* _ABOUT THIS EXERCISE_
Reproduce the news article below, from "The farmer, Baek" up to and including "to anti-government protests.".

* _TEXT PASSAGE_
┄┄┄┄┄┄┄┄┄┄
Activist in South Korea brutally pummeled by police water cannon dies
The farmer died as a result of injuries he sustained while opposing President Park Geun-hye.
SEOUL — An activist farmer who was expelled from school twice for protesting the rule of the military dictator Park Chung-hee of South Korea died Sunday as a result of injuries he sustained while opposing Park’s daughter, President Park Geun-hye.
The farmer, Baek Nam-gi, 68, was struck by a police water cannon in November during the largest antigovernment demonstration under Park Geun-hye.
He had remained in a coma at Seoul National University Hospital since, becoming a symbol of what government critics call rising police brutality and the erosion of the freedom of assembly under Park Geun-hye.
After the hospital announced that Baek had died of kidney failure Sunday afternoon, hundreds of students and other supporters gathered there. Thousands of police officers were deployed to the hospital over fears that his death might lead to anti-government protests.
At the protest in November, a water cannon hit Baek and continued to blast him as he lay on the ground and also blasted those who tried to drag him away. Doctors later reported that he had a cerebral hemorrhage that they suspected was caused by the water cannon. Prosecutors are still investigating the case.
In June, Maina Kiai, the special rapporteur at the United Nations on the rights to freedom of peaceful assembly and of association, cited Baek’s case in criticizing what he called an excessive use of water cannons by the police and shrinking space for exercising the right to peaceful assembly under Park Geun-hye.
“In footage made available to the special rapporteur, the water cannon was used against largely peaceful crowds. In certain cases, lone individuals were targeted, a use difficult to justify,” he wrote. “The case of Mr. Baek Nam-gi is a tragic illustration of this.”
┄┄┄┄┄┄┄┄┄┄
[Keypoint data for bodies or hands]

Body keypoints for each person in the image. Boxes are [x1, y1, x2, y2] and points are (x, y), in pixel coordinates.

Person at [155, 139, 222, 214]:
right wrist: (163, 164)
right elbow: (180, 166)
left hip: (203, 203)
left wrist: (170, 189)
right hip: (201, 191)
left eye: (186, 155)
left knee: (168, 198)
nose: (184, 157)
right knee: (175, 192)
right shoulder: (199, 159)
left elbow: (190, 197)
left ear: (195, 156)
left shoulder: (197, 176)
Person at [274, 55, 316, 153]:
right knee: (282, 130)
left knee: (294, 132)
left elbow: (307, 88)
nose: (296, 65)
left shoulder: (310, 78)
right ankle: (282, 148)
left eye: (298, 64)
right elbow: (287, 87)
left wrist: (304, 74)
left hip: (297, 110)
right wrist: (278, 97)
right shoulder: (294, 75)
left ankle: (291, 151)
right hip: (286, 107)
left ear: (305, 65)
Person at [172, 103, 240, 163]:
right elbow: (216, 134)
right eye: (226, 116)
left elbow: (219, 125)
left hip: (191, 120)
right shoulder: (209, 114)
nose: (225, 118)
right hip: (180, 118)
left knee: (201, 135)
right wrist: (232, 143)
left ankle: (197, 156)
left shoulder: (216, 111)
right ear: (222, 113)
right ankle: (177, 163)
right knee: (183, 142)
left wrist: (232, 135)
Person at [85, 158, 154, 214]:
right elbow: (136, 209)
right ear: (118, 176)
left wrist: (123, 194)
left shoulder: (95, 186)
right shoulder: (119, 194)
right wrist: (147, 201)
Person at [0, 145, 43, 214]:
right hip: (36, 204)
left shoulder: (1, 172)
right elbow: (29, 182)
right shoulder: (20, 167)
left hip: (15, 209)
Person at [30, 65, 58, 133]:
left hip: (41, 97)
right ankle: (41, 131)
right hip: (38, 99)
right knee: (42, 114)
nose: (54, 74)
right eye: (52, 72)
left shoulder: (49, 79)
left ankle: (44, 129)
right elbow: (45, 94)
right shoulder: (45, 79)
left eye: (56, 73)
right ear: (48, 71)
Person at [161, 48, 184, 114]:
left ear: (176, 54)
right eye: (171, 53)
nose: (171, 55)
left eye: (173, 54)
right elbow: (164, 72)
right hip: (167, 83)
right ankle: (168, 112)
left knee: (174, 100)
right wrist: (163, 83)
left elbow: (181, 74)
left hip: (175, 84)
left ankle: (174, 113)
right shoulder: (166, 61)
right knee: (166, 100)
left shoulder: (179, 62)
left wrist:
┄┄┄┄┄┄┄┄┄┄
* _RESPONSE_
The farmer, Baek Nam-gi, 68, was struck by a police water cannon in November during the largest antigovernment demonstration under Park Geun-hye.
He had remained in a coma at Seoul National University Hospital since, becoming a symbol of what government critics call rising police brutality and the erosion of the freedom of assembly under Park Geun-hye.
After the hospital announced that Baek had died of kidney failure Sunday afternoon, hundreds of students and other supporters gathered there. Thousands of police officers were deployed to the hospital over fears that his death might lead to anti-government protests.